The incision was made on the previous CS scar to avoid a cruciate incision unless the original transverse incision was very low. An incision sleeve was used for better exposure of the surgical field in both transverse and longitudinal incisions. The following eight-step procedure was then performed:
- Open the uterovesical serosa and try to separate the bladder from the lower uterine segment. If the procedure is difficult owing to severe adhesion and bleeding, this procedure can be performed post-delivery.
- Cut the uterine wall while avoiding the placenta, if possible. Otherwise, decisively cut the placenta by hand to deliver the baby as soon as possible. Exteriorize the uterus from the pelvic cavity and grasp the lower uterine segment with one hand to block bleeding. Detach the bulk of the placenta with the other hand and then clamp the lower uterine segment on both sides with ovum forceps (Figure 1). Bleeding usually attenuates dramatically.
- While the assistant extracts the uterus, use the left hand to replace one of the ovum forceps and push the bladder sufficiently down. Ligate the uterine artery and simultaneously compress the lateral part of the lower uterine segment. Do this thrice at 2–3-cm intervals in the upward direction on each side (suture A) (Figure 2). Bleeding will attenuate remarkably.
- Perform several full-thickness sutures on the anterior lower uterine segment (suture B) (Figure 2).
- Perform several full-thickness horizontal sutures on the posterior lower uterine segment (suture C) (Figure 3).
- Scrape the remaining placenta and cut around the uterine incision if the uterine wall has been penetrated or is very thin (Figure 2), which will also decrease the uterine volume and help with hemostasis.

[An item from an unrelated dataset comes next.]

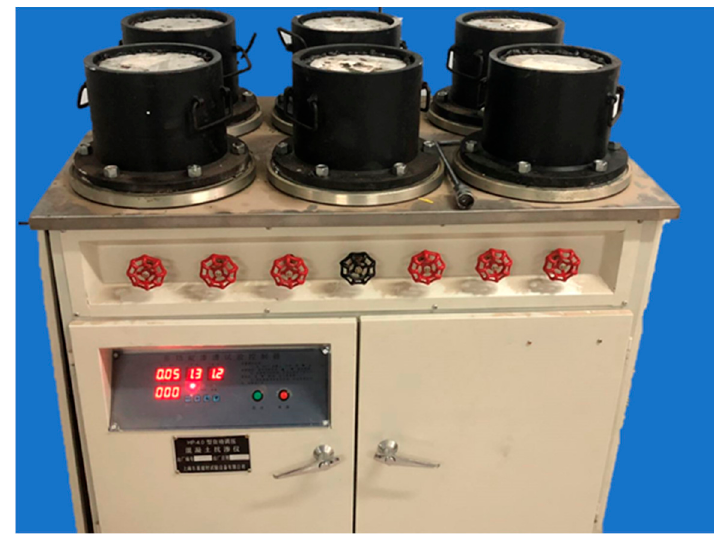
Figure 6. Instrument of permeability resistance of concrete.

- Perform another long-step suture on each end of the uterine incision (suture D) (Figure 2). Additional local hemostatic sutures on the uterine wall may be needed. In most cases, complete hemostasis can be achieved. However, bleeding from the corpus may occur due to uterine inertia and coagulopathy after massive blood loss.
- Perform vertical compression suture in the uterine corpus (suture E) (Figure 2). Compression on the uterine body to tighten the suture is crucial. Usually, five stitches for a term-pregnancy uterus and three stitches for a smaller uterus are needed. These sutures will compress the upper part of the uterus and simultaneously allow drainage. The tiny space on the top of the uterus is used to prevent enclosure of the bowel as the uterus later shrinks.

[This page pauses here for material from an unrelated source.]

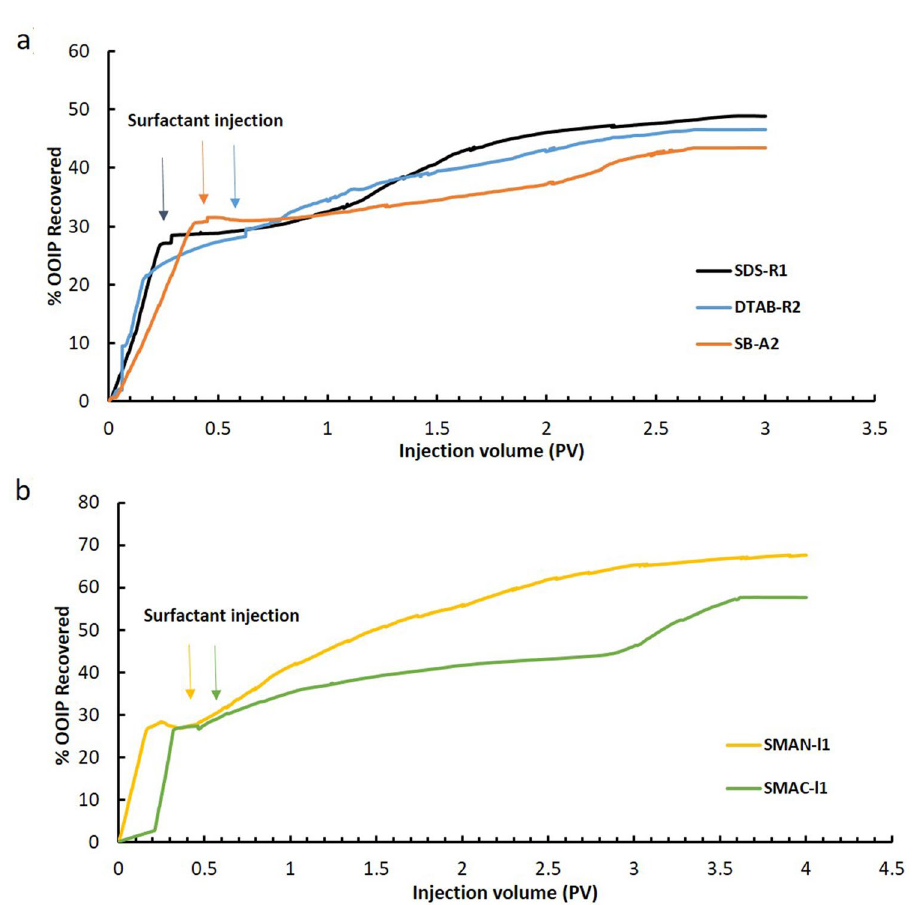
Figure 6. Oil production rate by injecting differently charged surfactants. ( a ) The injection of surfactants with IFT around 10 −1 mN/m. SDS-R1 in black line, DTAB-R2 in blue line and SB-A2 in orange line; ( b ) the injection of surfactants with IFT around 10 −3 mN/m. SMAN-I1 in yellow line, SMAC-I1 in green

All possible bleeding sites in the entire uterus are subsequently compressed with sutures. The uterine incision is then closed and embedded carefully. Finally, the abdominal wall is closed after extensive hemostasis in the vesico-uterine pouch.
Large-step sutures are recommended to achieve rapid hemostasis and avoid potential ischemic necrosis in the uterus. Timely blood infusion is also important. Otherwise, hypoperfusion and coagulopathy after instant blood loss can lead to uterine inertia and intractable bleeding in the uterine corpus. The vertical compression suture in the uterine corpus is the only effective procedure to stop this vicious cycle.